> _What you need to do_
Transcribe all the entries that follow, leaving nothing out.

> _Provided entries_

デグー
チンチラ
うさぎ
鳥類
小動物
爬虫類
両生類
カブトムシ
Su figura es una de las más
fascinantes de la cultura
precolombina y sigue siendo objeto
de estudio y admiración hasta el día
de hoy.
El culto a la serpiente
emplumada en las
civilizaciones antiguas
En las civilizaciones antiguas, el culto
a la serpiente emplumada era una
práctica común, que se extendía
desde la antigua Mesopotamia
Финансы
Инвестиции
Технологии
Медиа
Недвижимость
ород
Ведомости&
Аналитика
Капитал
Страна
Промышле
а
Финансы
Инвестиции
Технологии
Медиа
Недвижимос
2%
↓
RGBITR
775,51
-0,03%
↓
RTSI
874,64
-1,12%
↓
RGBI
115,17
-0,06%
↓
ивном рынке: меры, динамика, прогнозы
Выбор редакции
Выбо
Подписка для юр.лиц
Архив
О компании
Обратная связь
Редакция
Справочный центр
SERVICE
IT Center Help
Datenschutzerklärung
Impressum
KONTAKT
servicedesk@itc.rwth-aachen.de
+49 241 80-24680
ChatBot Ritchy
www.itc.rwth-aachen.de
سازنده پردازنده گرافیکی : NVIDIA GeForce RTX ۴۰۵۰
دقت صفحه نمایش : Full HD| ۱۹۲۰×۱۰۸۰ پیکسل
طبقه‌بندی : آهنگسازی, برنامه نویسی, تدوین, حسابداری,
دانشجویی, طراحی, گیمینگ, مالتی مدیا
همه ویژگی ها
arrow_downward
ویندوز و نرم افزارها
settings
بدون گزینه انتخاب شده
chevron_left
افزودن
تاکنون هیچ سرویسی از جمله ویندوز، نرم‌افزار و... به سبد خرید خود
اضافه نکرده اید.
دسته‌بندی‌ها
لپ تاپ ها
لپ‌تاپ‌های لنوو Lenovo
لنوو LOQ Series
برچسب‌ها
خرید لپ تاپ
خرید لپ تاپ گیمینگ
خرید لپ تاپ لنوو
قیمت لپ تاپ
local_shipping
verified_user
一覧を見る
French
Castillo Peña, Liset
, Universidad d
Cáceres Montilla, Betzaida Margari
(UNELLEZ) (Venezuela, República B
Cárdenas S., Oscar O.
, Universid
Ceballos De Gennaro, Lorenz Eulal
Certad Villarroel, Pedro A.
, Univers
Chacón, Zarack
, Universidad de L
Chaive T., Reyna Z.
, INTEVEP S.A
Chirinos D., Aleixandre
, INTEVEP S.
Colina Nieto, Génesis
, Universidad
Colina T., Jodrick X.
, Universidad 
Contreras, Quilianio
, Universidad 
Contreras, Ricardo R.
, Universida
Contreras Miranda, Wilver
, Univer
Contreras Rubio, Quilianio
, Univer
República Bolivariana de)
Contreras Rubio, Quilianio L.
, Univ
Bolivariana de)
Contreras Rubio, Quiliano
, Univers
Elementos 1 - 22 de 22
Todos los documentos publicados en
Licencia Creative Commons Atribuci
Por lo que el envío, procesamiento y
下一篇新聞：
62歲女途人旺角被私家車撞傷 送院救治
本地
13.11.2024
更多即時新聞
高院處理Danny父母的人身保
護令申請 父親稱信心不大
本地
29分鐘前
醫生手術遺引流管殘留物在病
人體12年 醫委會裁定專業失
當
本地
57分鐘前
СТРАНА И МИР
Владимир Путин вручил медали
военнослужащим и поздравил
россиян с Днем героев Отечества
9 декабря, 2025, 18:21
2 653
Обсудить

> _Answer for the task_
デグー
チンチラ
うさぎ
鳥類
小動物
爬虫類
両生類
カブトムシ
Su figura es una de las más
fascinantes de la cultura
precolombina y sigue siendo objeto
de estudio y admiración hasta el día
de hoy.
El culto a la serpiente
emplumada en las
civilizaciones antiguas
En las civilizaciones antiguas, el culto
a la serpiente emplumada era una
práctica común, que se extendía
desde la antigua Mesopotamia
Финансы
Инвестиции
Технологии
Медиа
Недвижимость
ород
Ведомости&
Аналитика
Капитал
Страна
Промышле
а
Финансы
Инвестиции
Технологии
Медиа
Недвижимос
2%
↓
RGBITR
775,51
-0,03%
↓
RTSI
874,64
-1,12%
↓
RGBI
115,17
-0,06%
↓
ивном рынке: меры, динамика, прогнозы
Выбор редакции
Выбо
Подписка для юр.лиц
Архив
О компании
Обратная связь
Редакция
Справочный центр
SERVICE
IT Center Help
Datenschutzerklärung
Impressum
KONTAKT
servicedesk@itc.rwth-aachen.de
+49 241 80-24680
ChatBot Ritchy
www.itc.rwth-aachen.de
سازنده پردازنده گرافیکی : NVIDIA GeForce RTX ۴۰۵۰
دقت صفحه نمایش : Full HD| ۱۹۲۰×۱۰۸۰ پیکسل
طبقه‌بندی : آهنگسازی, برنامه نویسی, تدوین, حسابداری,
دانشجویی, طراحی, گیمینگ, مالتی مدیا
همه ویژگی ها
arrow_downward
ویندوز و نرم افزارها
settings
بدون گزینه انتخاب شده
chevron_left
افزودن
تاکنون هیچ سرویسی از جمله ویندوز، نرم‌افزار و... به سبد خرید خود
اضافه نکرده اید.
دسته‌بندی‌ها
لپ تاپ ها
لپ‌تاپ‌های لنوو Lenovo
لنوو LOQ Series
برچسب‌ها
خرید لپ تاپ
خرید لپ تاپ گیمینگ
خرید لپ تاپ لنوو
قیمت لپ تاپ
local_shipping
verified_user
一覧を見る
French
Castillo Peña, Liset
, Universidad d
Cáceres Montilla, Betzaida Margari
(UNELLEZ) (Venezuela, República B
Cárdenas S., Oscar O.
, Universid
Ceballos De Gennaro, Lorenz Eulal
Certad Villarroel, Pedro A.
, Univers
Chacón, Zarack
, Universidad de L
Chaive T., Reyna Z.
, INTEVEP S.A
Chirinos D., Aleixandre
, INTEVEP S.
Colina Nieto, Génesis
, Universidad
Colina T., Jodrick X.
, Universidad 
Contreras, Quilianio
, Universidad 
Contreras, Ricardo R.
, Universida
Contreras Miranda, Wilver
, Univer
Contreras Rubio, Quilianio
, Univer
República Bolivariana de)
Contreras Rubio, Quilianio L.
, Univ
Bolivariana de)
Contreras Rubio, Quiliano
, Univers
Elementos 1 - 22 de 22
Todos los documentos publicados en
Licencia Creative Commons Atribuci
Por lo que el envío, procesamiento y
下一篇新聞：
62歲女途人旺角被私家車撞傷 送院救治
本地
13.11.2024
更多即時新聞
高院處理Danny父母的人身保
護令申請 父親稱信心不大
本地
29分鐘前
醫生手術遺引流管殘留物在病
人體12年 醫委會裁定專業失
當
本地
57分鐘前
СТРАНА И МИР
Владимир Путин вручил медали
военнослужащим и поздравил
россиян с Днем героев Отечества
9 декабря, 2025, 18:21
2 653
Обсудить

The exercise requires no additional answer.